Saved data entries
Content starts
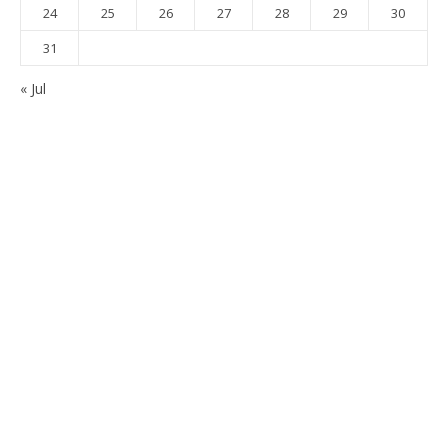
24
25
26
27
28
29
30
31
« Jul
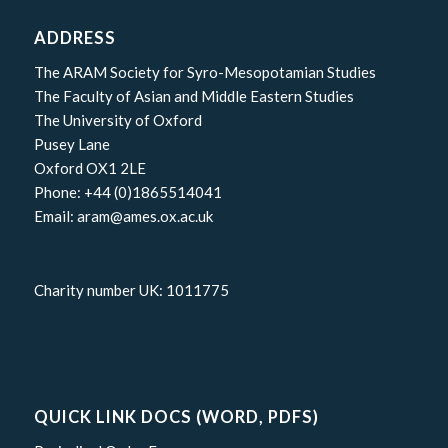
ADDRESS
The ARAM Society for Syro-Mesopotamian Studies
The Faculty of Asian and Middle Eastern Studies
The University of Oxford
Pusey Lane
Oxford OX1 2LE
Phone: +44 (0)1865514041
Email: aram@ames.ox.ac.uk
Charity number UK: 1011775
QUICK LINK DOCS (WORD, PDFS)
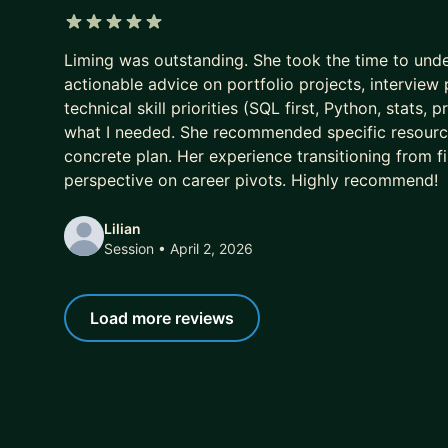
5 out of 5 stars
Liming was outstanding. She took the time to un
actionable advice on portfolio projects, interview
technical skill priorities (SQL first, Python, stat
what I needed. She recommended specific resourc
concrete plan. Her experience transitioning from f
perspective on career pivots. Highly recommend!
Lilian
Session
• April 2, 2026
Load more reviews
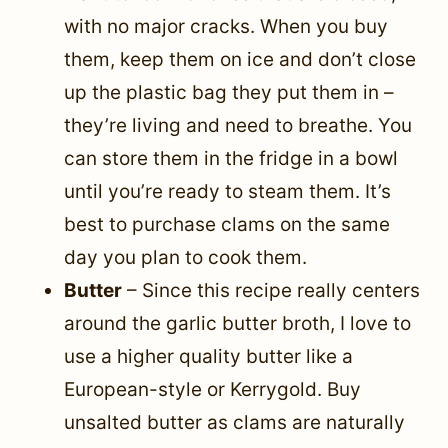
with no major cracks. When you buy
them, keep them on ice and don’t close
up the plastic bag they put them in –
they’re living and need to breathe. You
can store them in the fridge in a bowl
until you’re ready to steam them. It’s
best to purchase clams on the same
day you plan to cook them.
Butter
– Since this recipe really centers
around the garlic butter broth, I love to
use a higher quality butter like a
European-style or Kerrygold. Buy
unsalted butter as clams are naturally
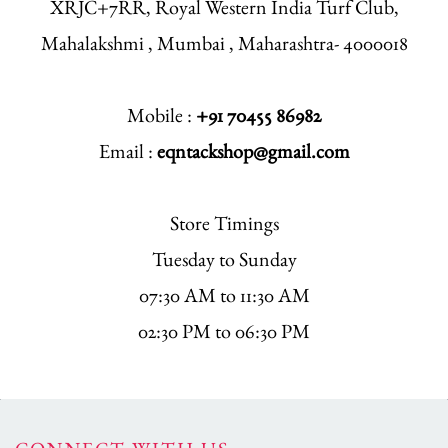
XRJC+7RR, Royal Western India Turf Club,
Mahalakshmi , Mumbai , Maharashtra- 4000018
Mobile :
+91 70455 86982
Email :
eqntackshop@gmail.com
Store Timings
Tuesday to Sunday
07:30 AM to 11:30 AM
02:30 PM to 06:30 PM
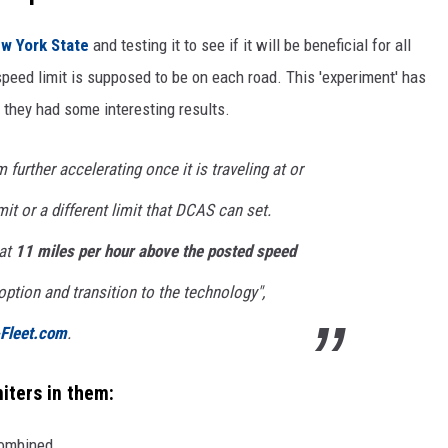
w York State
and testing it to see if it will be beneficial for all
peed limit is supposed to be on each road. This 'experiment' has
d they had some interesting results.
 further accelerating once it is traveling at or
it or a different limit that DCAS can set.
 at
11 miles per hour above the posted speed
option and transition to the technology",
-Fleet.com
.
miters in them:
combined.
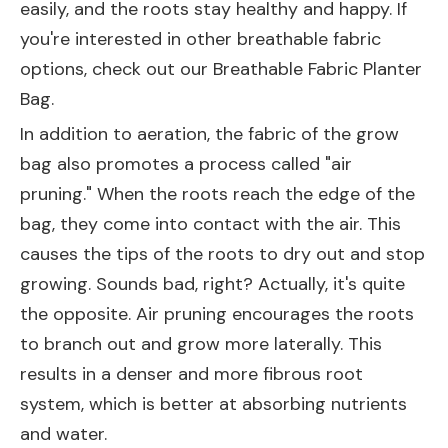
easily, and the roots stay healthy and happy. If
you're interested in other breathable fabric
options, check out our
Breathable Fabric Planter
Bag
.
In addition to aeration, the fabric of the grow
bag also promotes a process called "air
pruning." When the roots reach the edge of the
bag, they come into contact with the air. This
causes the tips of the roots to dry out and stop
growing. Sounds bad, right? Actually, it's quite
the opposite. Air pruning encourages the roots
to branch out and grow more laterally. This
results in a denser and more fibrous root
system, which is better at absorbing nutrients
and water.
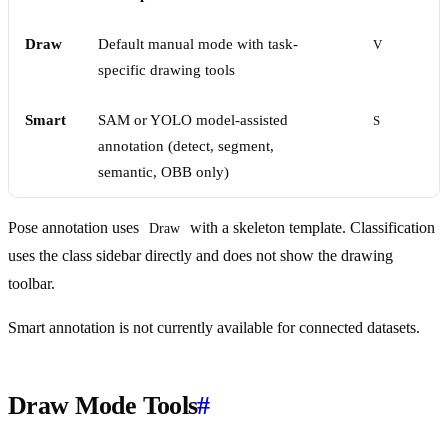
Draw
Default manual mode with task-
V
specific drawing tools
Smart
SAM or YOLO model-assisted
S
annotation (detect, segment,
semantic, OBB only)
Pose annotation uses
with a skeleton template. Classification
Draw
uses the class sidebar directly and does not show the drawing
toolbar.
Smart annotation is not currently available for connected datasets.
Draw Mode Tools
#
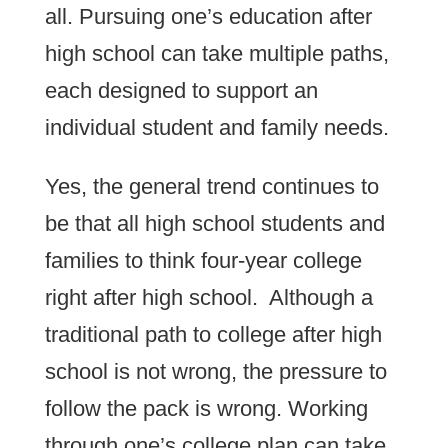
all. Pursuing one’s education after
high school can take multiple paths,
each designed to support an
individual student and family needs.
Yes, the general trend continues to
be that all high school students and
families to think four-year college
right after high school. Although a
traditional path to college after high
school is not wrong, the pressure to
follow the pack is wrong. Working
through one’s college plan can take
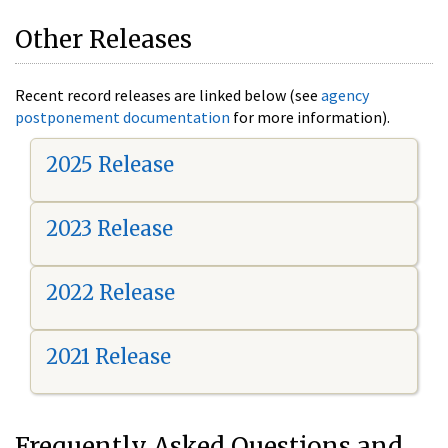
Other Releases
Recent record releases are linked below (see
agency
postponement documentation
for more information).
2025 Release
2023 Release
2022 Release
2021 Release
Frequently Asked Questions and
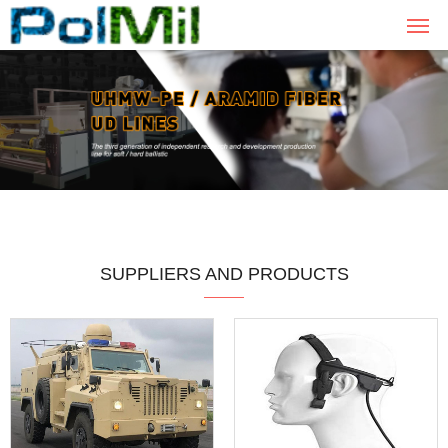
SUPPLIERS AND PRODUCTS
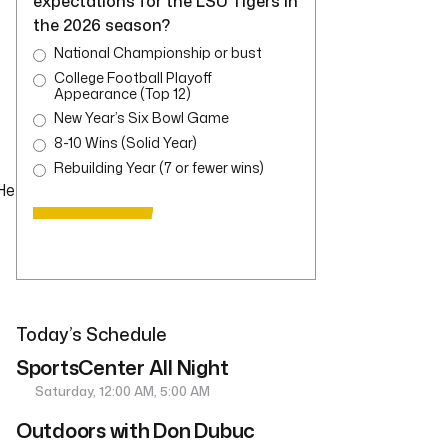
expectations for the LSU Tigers in
the 2026 season?
National Championship or bust
College Football Playoff
Appearance (Top 12)
New Year’s Six Bowl Game
8-10 Wins (Solid Year)
Rebuilding Year (7 or fewer wins)
 He
Today’s Schedule
SportsCenter All Night
Saturday, 12:00 AM, 5:00 AM
Outdoors with Don Dubuc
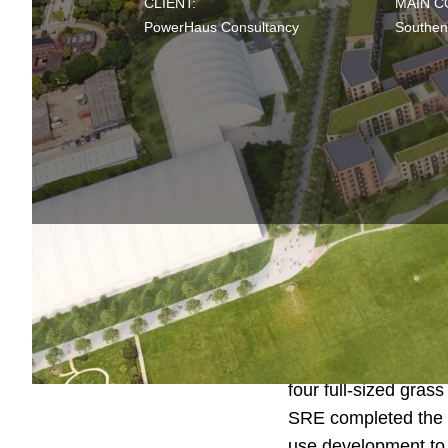
CLIENT:
MAIN 
PowerHaus Consultancy
Southen
Fossetts Farm is th
Southend United Foo
four full-sized grass
SRE completed the
use development to 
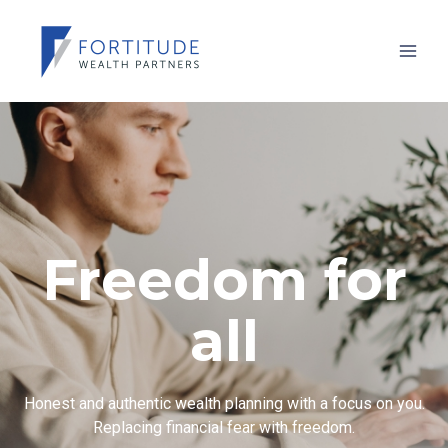
Freedom for
all
Honest and authentic wealth planning with a focus on you.
Replacing financial fear with freedom.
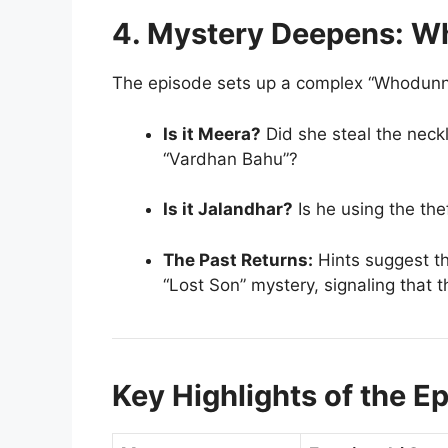
4. Mystery Deepens: Wh
The episode sets up a complex “Whodunnit”
Is it Meera?
Did she steal the neckl
“Vardhan Bahu”?
Is it Jalandhar?
Is he using the th
The Past Returns:
Hints suggest th
“Lost Son” mystery, signaling that t
Key Highlights of the E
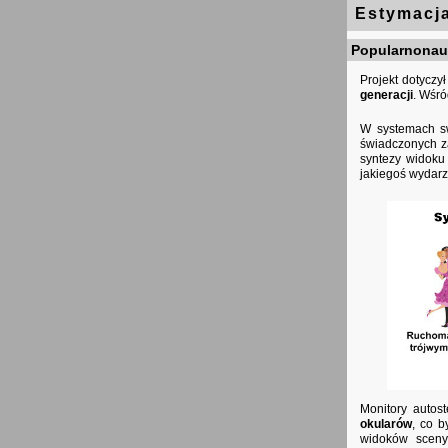
Estymacja
Popularnonauk
Projekt dotycz
generacji
. Wśr
W systemach s
świadczonych za
syntezy widoku
jakiegoś wydarz
Monitory autos
okularów
, co b
widoków sceny.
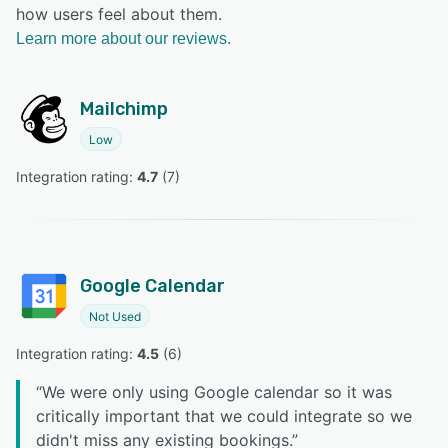
how users feel about them.
Learn more about our reviews.
Mailchimp
Low
Integration rating: 
4.7
 (
7
)
Google Calendar
Not Used
Integration rating: 
4.5
 (
6
)
“
We were only using Google calendar so it was
critically important that we could integrate so we
didn't miss any existing bookings.
”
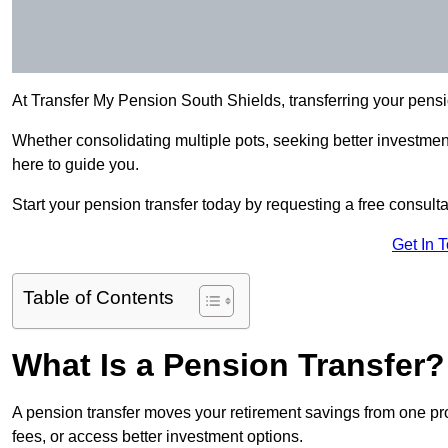
At Transfer My Pension South Shields, transferring your pens
Whether consolidating multiple pots, seeking better investment 
here to guide you.
Start your pension transfer today by requesting a free consulta
Get In 
Table of Contents
What Is a Pension Transfer?
A pension transfer moves your retirement savings from one pro
fees, or access better investment options.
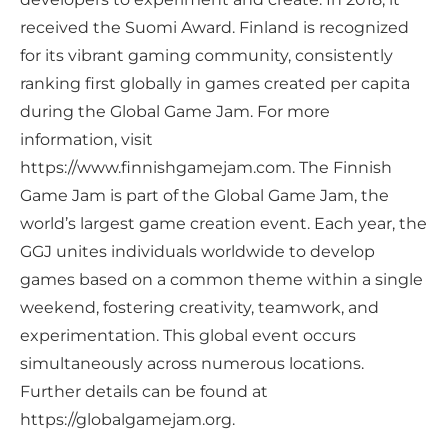
received the Suomi Award. Finland is recognized
for its vibrant gaming community, consistently
ranking first globally in games created per capita
during the Global Game Jam. For more
information, visit
https://www.finnishgamejam.com. The Finnish
Game Jam is part of the Global Game Jam, the
world’s largest game creation event. Each year, the
GGJ unites individuals worldwide to develop
games based on a common theme within a single
weekend, fostering creativity, teamwork, and
experimentation. This global event occurs
simultaneously across numerous locations.
Further details can be found at
https://globalgamejam.org.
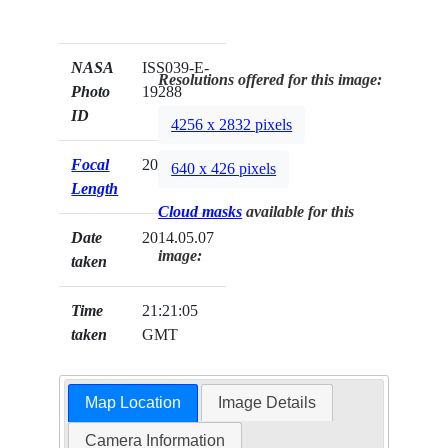
NASA
ISS039-E-
Resolutions offered for this image:
Photo
19288
ID
4256 x 2832 pixels
Focal
200mm
640 x 426 pixels
Length
Cloud masks
available for this
Date
2014.05.07
image:
taken
Time
21:21:05
taken
GMT
Map Location
Image Details
Camera Information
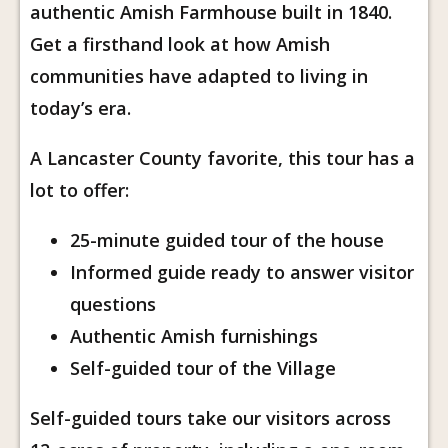
authentic Amish Farmhouse built in 1840.
Get a firsthand look at how Amish
communities have adapted to living in
today’s era.
A Lancaster County favorite, this tour has a
lot to offer:
25-minute guided tour of the house
Informed guide ready to answer visitor
questions
Authentic Amish furnishings
Self-guided tour of the Village
Self-guided tours take our visitors across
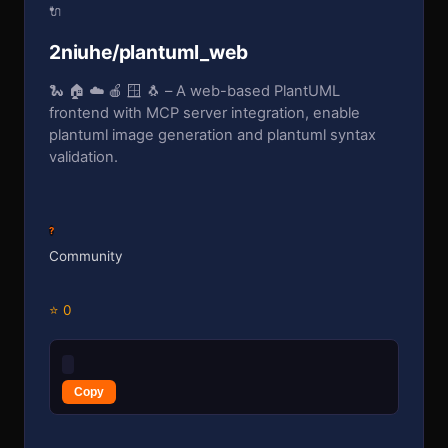
🔌
2niuhe/plantuml_web
🐍 🏠 ☁️ 🍎 🪟 🐧 – A web-based PlantUML
frontend with MCP server integration, enable
plantuml image generation and plantuml syntax
validation.
?
Community
⭐ 0
Copy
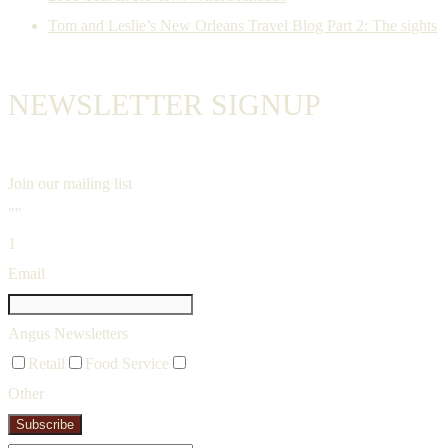
Tom and Leslie’s New Orleans Travel Blog Part 2: The sights
NEWSLETTER SIGNUP
Join our mailing list
""
1
Email
Angus Newsletters
Retail
Food Service
Other
Subscribe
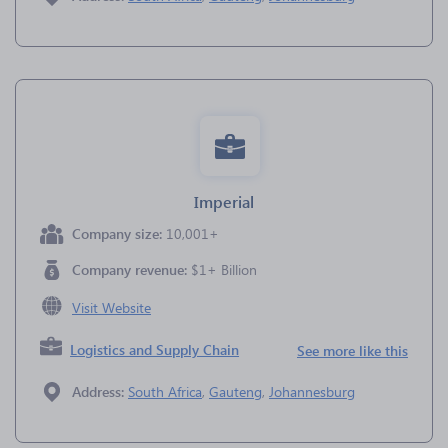
Imperial
Company size:
10,001+
Company revenue:
$1+ Billion
Visit Website
Logistics and Supply Chain
See more like this
Address:
South Africa
,
Gauteng
,
Johannesburg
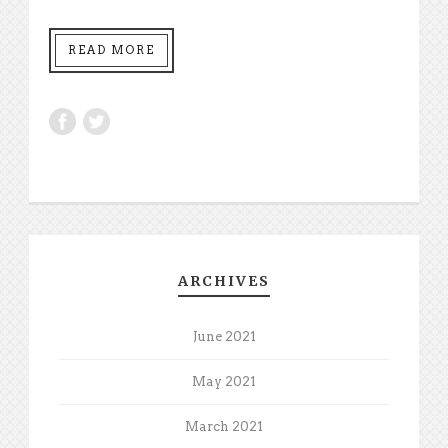
READ MORE
ARCHIVES
June 2021
May 2021
March 2021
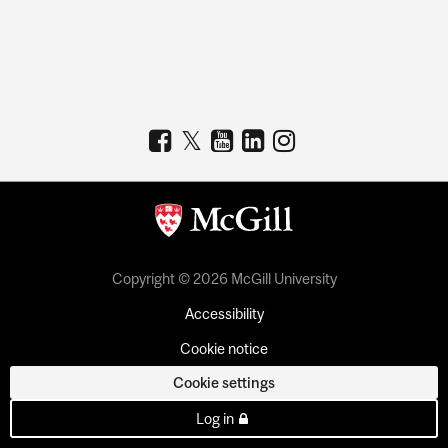
Copyright © 2026 McGill University
Accessibility
Cookie notice
Cookie settings
Log in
Content ends
# Task item
Only the lines from the start of the records through the line containing "around the garlic butter broth, I love to" should be repeated, word for word, with the pictures left out.

# Answer below
24
25
26
27
28
29
30
31
« Jul
ADDRESS
The ARAM Society for Syro-Mesopotamian Studies
The Faculty of Asian and Middle Eastern Studies
The University of Oxford
Pusey Lane
Oxford OX1 2LE
Phone: +44 (0)1865514041
Email: aram@ames.ox.ac.uk
Charity number UK: 1011775
QUICK LINK DOCS (WORD, PDFS)
5 out of 5 stars
Liming was outstanding. She took the time to un
actionable advice on portfolio projects, interview
technical skill priorities (SQL first, Python, stat
what I needed. She recommended specific resourc
concrete plan. Her experience transitioning from f
perspective on career pivots. Highly recommend!
Lilian
Session
• April 2, 2026
Load more reviews
with no major cracks. When you buy
them, keep them on ice and don’t close
up the plastic bag they put them in –
they’re living and need to breathe. You
can store them in the fridge in a bowl
until you’re ready to steam them. It’s
best to purchase clams on the same
day you plan to cook them.
Butter
– Since this recipe really centers
around the garlic butter broth, I love to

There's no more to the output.